Friendship: Theory and Practice

An interview with Michael Pakaluk, author of the book, “The Company We Keep: True Friendship and Why it Matters.” The book aims to help the reader, as a Christian, learn to be a better friend.

What would you say is the most important thing about friendship?

The most important thing is that “friendship is not friendship!” In English, the word “friendship” can be misleading because it usually describes a narrow, intense, emotional relationship between just two people. We should instead be talking about the deeper “social bonds” or “social unities” that form among us as a result of love. As the philosopher Dionysius (“the Areopagite”) wrote, “Love is a unitive and binding force.”

English is at a disadvantage in discussing this concept compared to Romance languages like Spanish. In Spanish, the word for friendship (amistad) is a concrete form of the verb to love (amor). This principle should shape how we view society: the command to “Love everyone” implies acting with the wish to forge the bond of friendship with them.

What is love like in genuine friendship?

According to St. Thomas, genuine love always has two dimensions that work together. There is "gift love," where you want what is best for the other person, and "need love," where you want that person and the good they bring to your life for yourself.

Can you provide an example of how these two dimensions coexist?

Imagine a newly married couple where the wife goes on a high-profile business trip. The husband naturally feels both dimensions: he wants her to be successful in her work (“gift love”), but he also keenly misses her and wants her back (“need love”). Genuine love includes both.

How has St. Josemaria influenced your thoughts about friendship?

St. Josemaria has influenced my approach to everything in the interior life and my ordinary life as a husband, father, and professional. So here are two specific ways he corrected my natural assumptions about friendship.

First, I used to think having a few close friends was enough, but St. Josemaria taught that a Christian apostle should have “lots and lots of friends” as part of a general outlook of amiability. Secondly, he taught that charity also encompasses seemingly little things of good manners and thoughtfulness. For instance, charity could extend even to closing a door softly so as not to disturb others. That constant awareness of others as “other selves” is the seedbed of friendship.

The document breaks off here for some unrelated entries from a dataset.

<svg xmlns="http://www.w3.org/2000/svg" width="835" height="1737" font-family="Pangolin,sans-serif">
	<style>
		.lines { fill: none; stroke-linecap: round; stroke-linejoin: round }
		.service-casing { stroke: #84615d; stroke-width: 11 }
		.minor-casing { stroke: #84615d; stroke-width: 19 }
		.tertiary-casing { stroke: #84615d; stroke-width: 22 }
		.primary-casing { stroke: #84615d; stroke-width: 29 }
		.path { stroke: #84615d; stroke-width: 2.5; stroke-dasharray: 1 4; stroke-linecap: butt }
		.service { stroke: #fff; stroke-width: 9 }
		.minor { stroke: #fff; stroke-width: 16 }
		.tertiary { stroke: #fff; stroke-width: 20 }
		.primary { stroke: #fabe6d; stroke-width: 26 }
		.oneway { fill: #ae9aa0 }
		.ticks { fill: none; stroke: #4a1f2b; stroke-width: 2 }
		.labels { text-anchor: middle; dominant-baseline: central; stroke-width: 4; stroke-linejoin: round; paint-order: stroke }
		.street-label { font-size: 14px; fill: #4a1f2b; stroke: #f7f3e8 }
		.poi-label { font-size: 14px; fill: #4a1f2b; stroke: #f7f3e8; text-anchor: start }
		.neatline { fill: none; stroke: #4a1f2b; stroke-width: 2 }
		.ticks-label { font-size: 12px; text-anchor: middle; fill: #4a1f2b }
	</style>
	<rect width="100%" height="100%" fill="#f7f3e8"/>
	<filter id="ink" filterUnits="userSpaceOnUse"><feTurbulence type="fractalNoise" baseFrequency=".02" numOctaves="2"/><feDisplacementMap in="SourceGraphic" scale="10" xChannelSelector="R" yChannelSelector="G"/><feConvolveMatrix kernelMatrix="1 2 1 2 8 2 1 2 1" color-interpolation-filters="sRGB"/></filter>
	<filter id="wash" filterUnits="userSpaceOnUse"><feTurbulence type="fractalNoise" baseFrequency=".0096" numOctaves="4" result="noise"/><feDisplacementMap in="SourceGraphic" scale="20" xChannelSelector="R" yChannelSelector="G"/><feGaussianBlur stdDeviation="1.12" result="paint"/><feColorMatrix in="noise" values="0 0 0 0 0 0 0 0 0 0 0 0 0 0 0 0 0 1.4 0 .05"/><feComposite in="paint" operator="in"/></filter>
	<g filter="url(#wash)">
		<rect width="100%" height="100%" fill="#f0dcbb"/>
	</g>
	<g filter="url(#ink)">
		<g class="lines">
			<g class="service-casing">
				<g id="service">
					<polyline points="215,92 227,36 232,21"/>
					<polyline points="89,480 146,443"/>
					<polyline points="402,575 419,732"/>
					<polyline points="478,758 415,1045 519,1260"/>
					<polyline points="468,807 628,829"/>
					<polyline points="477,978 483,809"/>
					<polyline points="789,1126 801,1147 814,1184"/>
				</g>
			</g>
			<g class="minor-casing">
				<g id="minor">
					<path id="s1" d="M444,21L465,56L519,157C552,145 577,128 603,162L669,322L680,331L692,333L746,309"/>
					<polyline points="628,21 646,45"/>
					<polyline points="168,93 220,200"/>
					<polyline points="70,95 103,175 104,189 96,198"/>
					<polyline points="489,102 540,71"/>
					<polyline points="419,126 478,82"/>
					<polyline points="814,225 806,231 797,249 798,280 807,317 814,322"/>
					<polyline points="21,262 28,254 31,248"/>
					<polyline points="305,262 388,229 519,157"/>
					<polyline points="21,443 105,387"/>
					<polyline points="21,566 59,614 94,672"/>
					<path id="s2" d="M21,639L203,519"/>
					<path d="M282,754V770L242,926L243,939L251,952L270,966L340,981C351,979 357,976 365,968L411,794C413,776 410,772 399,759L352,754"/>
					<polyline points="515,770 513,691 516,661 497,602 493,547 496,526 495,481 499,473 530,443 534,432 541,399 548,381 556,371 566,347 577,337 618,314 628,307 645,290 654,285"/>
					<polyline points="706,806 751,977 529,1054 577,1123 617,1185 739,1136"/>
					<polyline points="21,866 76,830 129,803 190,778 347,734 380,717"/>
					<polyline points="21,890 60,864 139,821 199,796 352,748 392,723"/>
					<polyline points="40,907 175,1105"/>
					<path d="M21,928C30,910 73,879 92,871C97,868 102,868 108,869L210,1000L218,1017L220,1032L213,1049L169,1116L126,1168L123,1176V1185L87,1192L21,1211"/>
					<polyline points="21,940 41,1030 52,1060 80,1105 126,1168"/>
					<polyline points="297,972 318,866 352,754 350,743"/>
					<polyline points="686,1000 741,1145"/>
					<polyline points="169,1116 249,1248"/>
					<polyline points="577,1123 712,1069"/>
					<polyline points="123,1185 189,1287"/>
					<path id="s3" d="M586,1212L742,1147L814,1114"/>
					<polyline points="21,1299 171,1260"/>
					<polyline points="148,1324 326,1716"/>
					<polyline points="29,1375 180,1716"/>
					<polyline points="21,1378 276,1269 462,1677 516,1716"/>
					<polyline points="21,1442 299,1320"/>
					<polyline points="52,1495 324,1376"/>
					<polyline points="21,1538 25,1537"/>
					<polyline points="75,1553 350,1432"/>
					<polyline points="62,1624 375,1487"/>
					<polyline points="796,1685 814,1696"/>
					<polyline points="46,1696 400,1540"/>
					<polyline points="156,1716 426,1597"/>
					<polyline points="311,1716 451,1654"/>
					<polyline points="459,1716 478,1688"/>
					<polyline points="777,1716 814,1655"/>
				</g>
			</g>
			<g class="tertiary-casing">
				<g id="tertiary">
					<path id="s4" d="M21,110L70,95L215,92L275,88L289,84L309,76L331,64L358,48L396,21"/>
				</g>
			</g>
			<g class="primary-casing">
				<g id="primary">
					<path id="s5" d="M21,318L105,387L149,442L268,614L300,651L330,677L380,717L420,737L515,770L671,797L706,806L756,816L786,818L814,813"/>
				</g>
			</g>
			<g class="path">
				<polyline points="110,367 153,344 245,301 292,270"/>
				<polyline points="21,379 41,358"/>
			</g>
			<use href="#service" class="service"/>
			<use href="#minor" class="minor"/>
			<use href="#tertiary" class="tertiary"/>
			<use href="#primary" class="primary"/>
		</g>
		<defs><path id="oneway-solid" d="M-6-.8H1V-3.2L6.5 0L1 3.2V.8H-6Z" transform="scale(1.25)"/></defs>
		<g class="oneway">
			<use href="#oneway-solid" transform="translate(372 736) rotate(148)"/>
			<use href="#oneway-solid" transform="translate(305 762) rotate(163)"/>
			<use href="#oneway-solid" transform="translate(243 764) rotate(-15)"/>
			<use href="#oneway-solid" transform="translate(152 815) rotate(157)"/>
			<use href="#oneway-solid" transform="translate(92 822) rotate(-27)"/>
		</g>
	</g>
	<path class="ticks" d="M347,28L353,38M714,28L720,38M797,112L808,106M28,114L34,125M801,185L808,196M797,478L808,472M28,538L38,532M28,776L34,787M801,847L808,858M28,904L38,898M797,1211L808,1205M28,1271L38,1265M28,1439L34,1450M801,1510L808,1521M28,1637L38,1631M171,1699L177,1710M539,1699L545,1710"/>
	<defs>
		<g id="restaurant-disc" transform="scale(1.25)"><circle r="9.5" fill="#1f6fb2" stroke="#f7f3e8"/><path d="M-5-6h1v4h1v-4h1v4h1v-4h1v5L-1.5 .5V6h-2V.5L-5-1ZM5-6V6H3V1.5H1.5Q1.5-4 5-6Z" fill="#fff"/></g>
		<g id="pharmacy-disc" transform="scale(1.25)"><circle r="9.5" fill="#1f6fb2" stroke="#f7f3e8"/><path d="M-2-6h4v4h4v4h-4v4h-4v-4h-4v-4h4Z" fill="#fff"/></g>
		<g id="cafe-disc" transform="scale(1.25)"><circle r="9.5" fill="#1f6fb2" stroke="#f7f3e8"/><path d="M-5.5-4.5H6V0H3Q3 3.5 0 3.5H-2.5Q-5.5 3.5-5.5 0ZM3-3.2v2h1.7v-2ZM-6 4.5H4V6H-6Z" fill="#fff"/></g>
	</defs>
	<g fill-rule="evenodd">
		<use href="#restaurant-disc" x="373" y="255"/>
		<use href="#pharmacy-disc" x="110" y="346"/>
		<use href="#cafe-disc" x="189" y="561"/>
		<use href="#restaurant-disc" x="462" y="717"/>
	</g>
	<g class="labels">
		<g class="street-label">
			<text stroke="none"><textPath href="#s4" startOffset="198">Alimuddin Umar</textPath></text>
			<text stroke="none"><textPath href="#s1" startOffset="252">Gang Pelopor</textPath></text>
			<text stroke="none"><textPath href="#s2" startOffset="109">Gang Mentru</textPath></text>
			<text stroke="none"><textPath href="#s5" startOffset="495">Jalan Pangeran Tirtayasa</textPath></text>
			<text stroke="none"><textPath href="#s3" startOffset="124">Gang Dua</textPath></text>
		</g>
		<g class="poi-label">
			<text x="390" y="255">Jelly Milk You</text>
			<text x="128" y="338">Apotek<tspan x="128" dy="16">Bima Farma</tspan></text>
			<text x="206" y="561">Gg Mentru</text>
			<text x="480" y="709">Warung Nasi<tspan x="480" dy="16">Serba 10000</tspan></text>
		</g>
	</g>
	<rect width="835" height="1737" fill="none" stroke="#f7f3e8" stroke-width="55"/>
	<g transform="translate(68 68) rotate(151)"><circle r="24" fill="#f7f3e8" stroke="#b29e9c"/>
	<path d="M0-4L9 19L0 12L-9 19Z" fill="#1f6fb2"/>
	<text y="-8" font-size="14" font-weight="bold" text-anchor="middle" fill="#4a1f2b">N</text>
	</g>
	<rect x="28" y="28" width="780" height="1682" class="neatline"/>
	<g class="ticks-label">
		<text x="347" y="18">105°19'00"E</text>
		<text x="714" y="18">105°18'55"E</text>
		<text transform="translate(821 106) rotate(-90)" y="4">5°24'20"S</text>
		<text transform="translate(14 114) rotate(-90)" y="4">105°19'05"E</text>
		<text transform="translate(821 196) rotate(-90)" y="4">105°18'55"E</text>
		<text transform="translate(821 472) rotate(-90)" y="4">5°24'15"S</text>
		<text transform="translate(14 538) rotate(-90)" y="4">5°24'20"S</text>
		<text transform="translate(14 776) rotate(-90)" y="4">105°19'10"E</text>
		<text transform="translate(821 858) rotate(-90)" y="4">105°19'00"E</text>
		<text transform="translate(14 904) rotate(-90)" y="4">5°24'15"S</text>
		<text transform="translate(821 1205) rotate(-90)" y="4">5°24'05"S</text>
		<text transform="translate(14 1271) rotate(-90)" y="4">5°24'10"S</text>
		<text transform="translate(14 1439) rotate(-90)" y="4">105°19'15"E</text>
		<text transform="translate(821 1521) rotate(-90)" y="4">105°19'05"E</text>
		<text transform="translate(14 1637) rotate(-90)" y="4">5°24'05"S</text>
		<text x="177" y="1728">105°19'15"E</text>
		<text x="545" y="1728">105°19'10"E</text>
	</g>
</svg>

What is most important about the friendship between parents and children?

Parents should raise children with a view toward the adults they want them to become—specifically, raising future mothers and fathers who will one day be their “just about” equals as friends. I say “just about” because a level of parental authority and filial piety will always remain.

Why is it so difficult to make friends today, and how can we form new ones?

Social bonds require nearness and time, but our lives are fragmented, and technology "devours" our time. To form new friendships, we must moderate our dependence on technology and be deliberate about meeting and spending time with others. Spending time with others shouldn’t be seen as “wasting time.”

How can we ensure our friendships endure?

Simply staying in touch over the years allows friendships to deepen. Social media can play a helpful supporting role in this. Above all, a commitment to daily prayer for our friends and their intentions is the most important factor.

What advice do you have for friendship within a marriage?

There is so much to say here. In general, a marriage needs time and effort like the interior life. Daily prayer: daily conversations between the spouses. Monthly day of recollection: monthly date night (at least once a month). Yearly retreat: a yearly marriage get-away. The book describes all this in more detail.